Belangrijk is dat de sterke drang tot regulering van de bankensector volgens betrokkenen een serieuze bedreiging vormt voor het economisch herstel. Dat geluid is niet nieuw en wordt steeds luider. Zo maken inmiddels velen – waaronder politici, wetenschappers en consumenten- en andere belangenorganisaties – zich terecht druk over de gevolgen van de toenemende regeldruk voor bijvoorbeeld het daadwerkelijk centraal stellen van het belang van de klant, de kredietverlening aan met name het MKB, het herstel van de woningmarkt, de geringe concurrentie tussen banken onderling en de hoge toetredingsdrempels voor nieuwkomers.

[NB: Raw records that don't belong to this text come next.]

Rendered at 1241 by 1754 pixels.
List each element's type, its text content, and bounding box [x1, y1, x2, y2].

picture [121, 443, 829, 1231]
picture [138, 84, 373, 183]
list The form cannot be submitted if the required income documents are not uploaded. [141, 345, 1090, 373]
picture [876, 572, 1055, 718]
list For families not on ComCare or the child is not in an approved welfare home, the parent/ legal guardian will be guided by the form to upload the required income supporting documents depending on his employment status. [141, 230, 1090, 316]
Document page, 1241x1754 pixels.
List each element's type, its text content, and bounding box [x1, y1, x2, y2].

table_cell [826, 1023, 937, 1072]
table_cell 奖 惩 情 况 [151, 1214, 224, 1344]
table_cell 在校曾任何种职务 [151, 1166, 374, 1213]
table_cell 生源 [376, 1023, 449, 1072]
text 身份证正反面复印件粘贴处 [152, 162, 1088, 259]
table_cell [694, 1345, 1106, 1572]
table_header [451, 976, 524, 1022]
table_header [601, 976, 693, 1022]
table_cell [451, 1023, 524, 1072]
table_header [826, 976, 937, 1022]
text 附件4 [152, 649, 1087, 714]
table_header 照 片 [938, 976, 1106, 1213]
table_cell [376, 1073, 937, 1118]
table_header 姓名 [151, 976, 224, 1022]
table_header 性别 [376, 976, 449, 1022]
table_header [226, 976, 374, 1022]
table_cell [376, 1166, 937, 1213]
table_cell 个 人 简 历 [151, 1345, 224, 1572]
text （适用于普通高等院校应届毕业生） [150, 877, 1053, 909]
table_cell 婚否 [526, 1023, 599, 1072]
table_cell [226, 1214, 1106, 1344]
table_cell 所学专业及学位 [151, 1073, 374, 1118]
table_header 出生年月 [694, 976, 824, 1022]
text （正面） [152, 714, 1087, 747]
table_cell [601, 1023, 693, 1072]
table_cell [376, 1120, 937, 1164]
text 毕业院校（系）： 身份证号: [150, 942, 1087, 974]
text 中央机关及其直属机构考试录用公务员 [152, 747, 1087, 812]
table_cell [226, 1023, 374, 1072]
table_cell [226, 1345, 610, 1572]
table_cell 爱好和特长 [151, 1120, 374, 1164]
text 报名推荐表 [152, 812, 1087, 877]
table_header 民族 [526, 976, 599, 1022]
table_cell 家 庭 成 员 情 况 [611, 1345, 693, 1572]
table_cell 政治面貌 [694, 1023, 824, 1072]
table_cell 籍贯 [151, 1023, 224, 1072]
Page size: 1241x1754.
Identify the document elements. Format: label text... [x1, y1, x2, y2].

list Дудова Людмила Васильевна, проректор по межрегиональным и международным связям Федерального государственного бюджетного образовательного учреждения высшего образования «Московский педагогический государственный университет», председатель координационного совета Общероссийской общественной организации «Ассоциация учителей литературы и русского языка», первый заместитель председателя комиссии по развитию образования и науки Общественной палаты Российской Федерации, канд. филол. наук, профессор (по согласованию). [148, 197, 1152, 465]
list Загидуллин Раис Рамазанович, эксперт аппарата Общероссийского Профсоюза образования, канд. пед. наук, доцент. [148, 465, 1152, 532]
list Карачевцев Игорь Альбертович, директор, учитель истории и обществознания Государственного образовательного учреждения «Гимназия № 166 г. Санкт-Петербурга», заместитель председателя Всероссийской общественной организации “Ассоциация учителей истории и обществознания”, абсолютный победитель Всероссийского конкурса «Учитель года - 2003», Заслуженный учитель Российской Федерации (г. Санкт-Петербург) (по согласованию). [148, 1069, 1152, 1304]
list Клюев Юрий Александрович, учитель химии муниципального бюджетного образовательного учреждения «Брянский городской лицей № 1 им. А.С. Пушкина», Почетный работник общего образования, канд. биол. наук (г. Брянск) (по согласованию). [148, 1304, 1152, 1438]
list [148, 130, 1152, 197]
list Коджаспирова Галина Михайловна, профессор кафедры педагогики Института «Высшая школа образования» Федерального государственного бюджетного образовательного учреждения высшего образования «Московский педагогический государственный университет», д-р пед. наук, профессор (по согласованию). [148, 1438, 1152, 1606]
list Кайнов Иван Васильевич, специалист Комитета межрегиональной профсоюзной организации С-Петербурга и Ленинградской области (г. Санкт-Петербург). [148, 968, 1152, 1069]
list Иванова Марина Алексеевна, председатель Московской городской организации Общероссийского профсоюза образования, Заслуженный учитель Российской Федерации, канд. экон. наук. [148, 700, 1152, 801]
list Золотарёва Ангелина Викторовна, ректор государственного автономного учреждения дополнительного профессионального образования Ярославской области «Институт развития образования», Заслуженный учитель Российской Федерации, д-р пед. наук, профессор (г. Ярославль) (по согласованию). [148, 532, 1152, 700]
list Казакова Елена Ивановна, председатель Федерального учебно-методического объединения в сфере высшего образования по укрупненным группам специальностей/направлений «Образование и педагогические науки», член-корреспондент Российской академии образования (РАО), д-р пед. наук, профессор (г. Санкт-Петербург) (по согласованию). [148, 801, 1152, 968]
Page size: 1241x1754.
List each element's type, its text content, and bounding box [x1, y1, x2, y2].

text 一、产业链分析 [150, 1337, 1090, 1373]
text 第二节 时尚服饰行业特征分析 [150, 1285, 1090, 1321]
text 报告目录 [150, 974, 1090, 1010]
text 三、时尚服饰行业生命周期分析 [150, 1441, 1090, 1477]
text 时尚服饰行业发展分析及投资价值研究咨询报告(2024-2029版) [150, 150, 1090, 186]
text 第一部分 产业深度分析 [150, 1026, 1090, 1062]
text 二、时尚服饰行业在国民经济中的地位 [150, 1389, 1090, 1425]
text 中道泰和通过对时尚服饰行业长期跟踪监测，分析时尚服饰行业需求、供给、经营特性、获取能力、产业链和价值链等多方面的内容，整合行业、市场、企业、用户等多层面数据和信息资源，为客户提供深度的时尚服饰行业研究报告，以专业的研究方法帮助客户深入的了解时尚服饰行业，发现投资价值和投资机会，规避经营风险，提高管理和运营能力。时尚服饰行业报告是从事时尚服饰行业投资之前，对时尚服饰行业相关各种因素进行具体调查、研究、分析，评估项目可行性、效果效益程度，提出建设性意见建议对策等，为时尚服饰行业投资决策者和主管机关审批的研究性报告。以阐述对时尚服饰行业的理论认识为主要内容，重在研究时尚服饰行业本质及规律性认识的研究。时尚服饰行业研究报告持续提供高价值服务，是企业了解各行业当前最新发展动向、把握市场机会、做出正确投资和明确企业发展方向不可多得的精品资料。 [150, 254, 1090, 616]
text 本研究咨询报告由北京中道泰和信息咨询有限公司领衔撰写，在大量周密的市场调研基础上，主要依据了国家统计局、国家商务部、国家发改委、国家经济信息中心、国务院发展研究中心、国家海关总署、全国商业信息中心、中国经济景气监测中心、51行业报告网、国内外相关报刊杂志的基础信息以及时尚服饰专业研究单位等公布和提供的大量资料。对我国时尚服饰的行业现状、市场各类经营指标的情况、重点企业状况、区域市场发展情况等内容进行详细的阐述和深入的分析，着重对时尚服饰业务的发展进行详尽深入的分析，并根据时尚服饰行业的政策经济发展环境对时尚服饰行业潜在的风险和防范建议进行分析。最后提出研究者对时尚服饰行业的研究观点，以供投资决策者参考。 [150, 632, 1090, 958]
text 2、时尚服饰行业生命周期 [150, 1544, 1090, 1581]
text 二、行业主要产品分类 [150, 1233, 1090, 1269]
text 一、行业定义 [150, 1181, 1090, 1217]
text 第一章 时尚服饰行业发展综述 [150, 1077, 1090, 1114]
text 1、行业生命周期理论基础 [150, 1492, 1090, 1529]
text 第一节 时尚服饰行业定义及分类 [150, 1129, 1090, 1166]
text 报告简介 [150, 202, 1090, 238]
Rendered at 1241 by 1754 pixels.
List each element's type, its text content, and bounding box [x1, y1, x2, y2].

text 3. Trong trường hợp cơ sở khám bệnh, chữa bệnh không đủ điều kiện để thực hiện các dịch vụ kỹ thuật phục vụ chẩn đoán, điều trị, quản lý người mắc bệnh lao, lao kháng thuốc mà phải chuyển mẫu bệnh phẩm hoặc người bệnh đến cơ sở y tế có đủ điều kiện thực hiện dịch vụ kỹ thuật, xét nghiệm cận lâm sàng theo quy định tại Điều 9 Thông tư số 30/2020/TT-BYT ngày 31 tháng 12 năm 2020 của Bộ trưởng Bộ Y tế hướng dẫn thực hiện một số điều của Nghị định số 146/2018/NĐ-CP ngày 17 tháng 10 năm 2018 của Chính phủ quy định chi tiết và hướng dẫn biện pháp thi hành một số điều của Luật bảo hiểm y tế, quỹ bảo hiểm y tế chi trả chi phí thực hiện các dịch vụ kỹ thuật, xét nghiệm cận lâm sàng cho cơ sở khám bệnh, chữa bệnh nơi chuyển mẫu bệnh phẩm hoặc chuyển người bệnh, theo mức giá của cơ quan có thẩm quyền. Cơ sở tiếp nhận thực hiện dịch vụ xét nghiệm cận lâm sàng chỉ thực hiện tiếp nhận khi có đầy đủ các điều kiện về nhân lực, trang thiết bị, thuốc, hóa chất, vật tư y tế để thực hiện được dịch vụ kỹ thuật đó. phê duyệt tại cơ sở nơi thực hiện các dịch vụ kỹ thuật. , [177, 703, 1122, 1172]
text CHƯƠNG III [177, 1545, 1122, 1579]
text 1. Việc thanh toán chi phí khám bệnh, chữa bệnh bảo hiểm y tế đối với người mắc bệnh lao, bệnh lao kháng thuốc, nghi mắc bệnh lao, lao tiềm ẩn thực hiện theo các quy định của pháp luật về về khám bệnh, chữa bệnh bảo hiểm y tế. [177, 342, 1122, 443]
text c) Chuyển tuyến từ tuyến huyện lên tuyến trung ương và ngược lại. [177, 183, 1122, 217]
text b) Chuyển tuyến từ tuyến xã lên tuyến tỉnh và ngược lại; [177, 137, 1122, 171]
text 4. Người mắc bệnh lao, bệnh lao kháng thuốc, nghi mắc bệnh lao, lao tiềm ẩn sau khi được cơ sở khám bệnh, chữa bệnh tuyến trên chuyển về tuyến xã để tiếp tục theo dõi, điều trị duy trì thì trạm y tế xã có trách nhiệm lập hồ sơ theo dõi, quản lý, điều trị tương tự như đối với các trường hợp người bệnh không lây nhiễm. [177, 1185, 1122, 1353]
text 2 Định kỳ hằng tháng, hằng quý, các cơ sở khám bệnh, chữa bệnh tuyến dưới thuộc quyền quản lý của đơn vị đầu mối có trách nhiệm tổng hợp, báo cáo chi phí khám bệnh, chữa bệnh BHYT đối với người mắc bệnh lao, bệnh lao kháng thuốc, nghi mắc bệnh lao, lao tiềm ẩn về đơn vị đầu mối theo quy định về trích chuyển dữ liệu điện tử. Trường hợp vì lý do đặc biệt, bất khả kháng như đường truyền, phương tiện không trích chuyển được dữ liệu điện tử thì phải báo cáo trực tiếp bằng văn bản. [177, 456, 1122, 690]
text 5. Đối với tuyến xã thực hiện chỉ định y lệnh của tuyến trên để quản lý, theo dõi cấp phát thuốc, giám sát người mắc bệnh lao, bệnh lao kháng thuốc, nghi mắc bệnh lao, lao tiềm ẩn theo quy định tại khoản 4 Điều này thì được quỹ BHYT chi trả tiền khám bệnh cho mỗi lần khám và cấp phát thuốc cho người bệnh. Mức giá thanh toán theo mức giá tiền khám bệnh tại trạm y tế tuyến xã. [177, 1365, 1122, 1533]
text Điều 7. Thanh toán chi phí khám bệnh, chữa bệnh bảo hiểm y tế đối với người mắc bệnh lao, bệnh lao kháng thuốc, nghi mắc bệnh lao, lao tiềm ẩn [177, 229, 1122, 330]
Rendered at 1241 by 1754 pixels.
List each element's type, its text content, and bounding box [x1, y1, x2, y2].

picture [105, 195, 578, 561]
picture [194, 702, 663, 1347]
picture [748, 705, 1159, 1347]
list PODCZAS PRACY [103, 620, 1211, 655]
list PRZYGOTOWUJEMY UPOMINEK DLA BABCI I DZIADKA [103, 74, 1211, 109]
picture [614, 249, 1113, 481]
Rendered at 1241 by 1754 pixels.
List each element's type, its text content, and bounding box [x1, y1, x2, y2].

Ook DNB en AFM hebben al eens laten doorschemeren dat de Wft hun soms meer in de weg zit dan dat die hun helpt hun toezichtstaak naar behoren uit te voeren.
Meer regelgeving lijkt ons dus steeds minder te brengen en noodzaakt tot het in overweging nemen van alternatieven. Eén van die alternatieven is zelfregulering. Zelfregulering is er altijd al geweest, maar maakt de laatste jaren een ware opmars door. Voor de redactie van dit tijdschrift een goede aanleiding om in een speciale uitgave bijzondere aandacht aan zelfregulering te besteden. Deskundige, enthousiaste auteurs laten ieder vanuit hun eigen invalshoek of belang hun licht schijnen op zowel de voor- als nadelen van zelfregulering. Zo gaan de eerste twee bijdragen niet alleen over de vraag wat er in de bancaire resp. de verzekeringssector al door middel van zelfregulering is bereikt, maar ook wat er nog moet gebeuren en wat daarbij de beperkingen zijn. In de volgende twee bijdragen wordt ingegaan op de voorgenomen uitbreiding van de groep medewerkers van banken die de bankierseed moet afleggen en de voorgenomen invoering van tuchtrecht in de bancaire sector. Daarbij komt zowel de vraag aan de orde in hoeverre de bankierseed en het tuchtrecht zich lenen voor zelfregulering, als de vraag of met de uitbreiding resp. invoering daarvan de daarmee beoogde doelen worden bereikt. In de twee laatste bijdragen wordt ten slotte uitgebreid stilgestaan bij de Nederlandse corporate governance code. Die code geldt weliswaar formeel alleen voor beursgenoteerde ondernemingen, maar ook niet-beursgenoteerde banken en verzekeraars leven hem veelal vrijwillig na. In beide bijdragen wordt vanuit een verschillend perspectief gekeken naar zowel het verleden, het heden als de toekomst van deze code.
De redactie is verheugd dat de auteurs erin zijn geslaagd met hun bijdragen een overzichtelijk en samenhangend beeld te schetsen van zowel de huidige als de toekomstige zelfregulering in de financiële sector en de verhouding van die zelfregulering tot formele regelgeving. De redactie hoopt daarmee de discussie over nut en noodzaak van zelfregulering een stap verder te brengen. Dat is in het huidige politieke en maatschappelijke tijdsgewricht weliswaar geen gemakkelijke opgave, maar de enige weg om – vrij naar Christel Grundmann-van de Krol – de ‘wetgevingscrisis’ waarin we ons thans bevinden, op te lossen. Dit vergt reflectie, analyse en effectbeoordeling van allen die bij regelgeving, toezicht en handhaving zijn betrokken – iets waarvan in ieder geval de auteurs zich naar het oordeel van de redactie terdege rekenschap hebben gegeven.